Saturday, November 10, 2012 : 1:45 PM
Chesapeake (Sheraton Baltimore City Center Hotel)

*Names in bold indicate Presenter

Ron Lai, National Science Foundation and Lee Fleming, University of California Berkeley

Relatively complete patent data for the United States became widely available in the mid-1990s.  While these data enabled research in the fields of technology and innovation, the publication of a curated patent dataset from the National Bureau of Economic Research (see Hall, Trajtenberg, and Jaffe, 2001) provided much broader access.  Unfortunately, the dataset does not identify inventors over time, a non-trivial task because the U.S. Patent Office does not require consistent and unique identifiers for inventors.

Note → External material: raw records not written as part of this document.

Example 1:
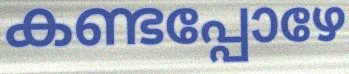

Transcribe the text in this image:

കണ്ടപ്പോഴേ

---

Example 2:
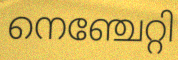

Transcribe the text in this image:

നെഞ്ചേറ്റി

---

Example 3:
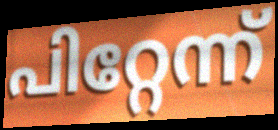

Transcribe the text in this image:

പിറ്റേന്ന്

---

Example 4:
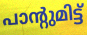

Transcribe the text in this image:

പാന്റുമിട്ട്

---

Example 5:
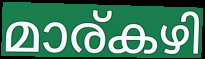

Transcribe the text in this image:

മാര്കഴിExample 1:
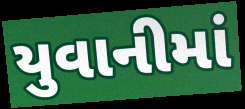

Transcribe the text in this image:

યુવાનીમાં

This paper describes a new database available to the research community.  Using a Bayesian supervised learning approach, we disambiguated all inventor names from the U.S. utility patent database, from 1975 to the end of 2010.  We provide an overview of the disambiguation methods, assess their accuracy, characterize the resulting dataset, calculate network measures based on co-authorship, and provide illustrative examples.  The dataset is available at the Patent Network Dataverse (

The paper also describes a data platform (API) that aims to improve access to federal agency grant data and its associated outcomes, which includes patents.  The initial approach has been successfully applied to the National Science Foundation and is supplemented with programmatic access to a public facing Application Programming Interface.  We also experimented with algorithmic approaches such as topic modeling to further create internal data linkages and expose data patterns.  It offers exciting possibilities to drastically reduce the barriers to entry to a larger community of researchers and the potential to develop new data tools that can be built on top of automatically updated data sources.